To solve the problem of finding the path of the center of mass of two balls projected from a tower at angles θ above and below the horizontal, we can follow these steps: ### Step 1: Define the Masses and Velocities Let the mass of each ball be \( m \). The initial velocity of both balls is \( v \).
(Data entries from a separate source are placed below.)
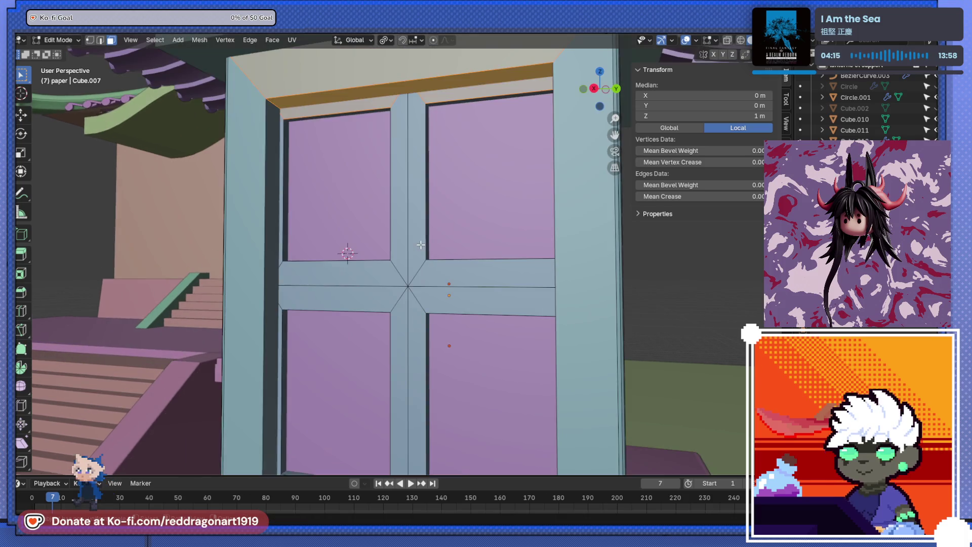
scroll(down, 3)
click(510, 258)
key(KP_3)
scroll(up, 3)
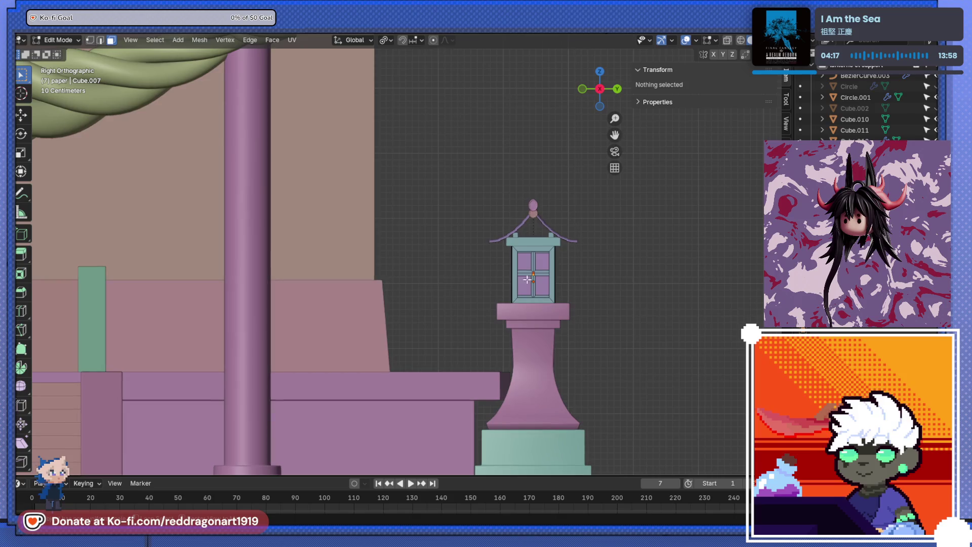
scroll(down, 3)
drag(484, 283, 414, 307)
scroll(up, 3)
The first ball is projected at an angle \( \theta \) above the horizontal, and the second ball is projected at the same angle \( \theta \) below the horizontal. ### Step 2: Resolve the Velocities into Components For the ball projected upwards: - Horizontal component of velocity, \( v_{1x} = v \cos \theta \) - Vertical component of velocity, \( v_{1y} = v \sin \theta \) For the ball projected downwards: - Horizontal component of velocity, \( v_{2x} = v \cos \theta \) - Vertical component of velocity, \( v_{2y} = -v \sin \theta \) (negative because it is downward) ### Step 3: Calculate the Velocity of the Center of Mass The velocity of the center of mass (CM) in the x-direction is given by: \[ V_{CMx} = \frac{m v_{1x} + m v_{2x}}{m + m} = \frac{m(v \cos \theta) + m(v \cos \theta)}{2m} = v \cos \theta \] The velocity of the center of mass in the y-direction is given by: \[ V_{CMy} = \frac{m v_{1y} + m v_{2y}}{m + m} = \frac{m(v \sin \theta) + m(-v \sin \theta)}{2m} = 0 \] ### Step 4: Calculate the Acceleration of the Center of Mass Since there are no horizontal forces acting on the balls, the acceleration in the x-direction is: \[ A_{CMx} = 0 \] In the y-direction, both balls experience gravitational acceleration \( g \) downwards, so: \[ A_{CMy} = \frac{m(-g) + m(-g)}{m + m} = -g \] ### Step 5: Analyze the Motion of the Center of Mass The center of mass moves with a constant velocity in the x-direction \( v \cos \theta \) and has a constant acceleration \( -g \) in the y-direction. This indicates that the motion of the center of mass is parabolic. ### Conclusion The path of the center of mass of the two balls is a parabola.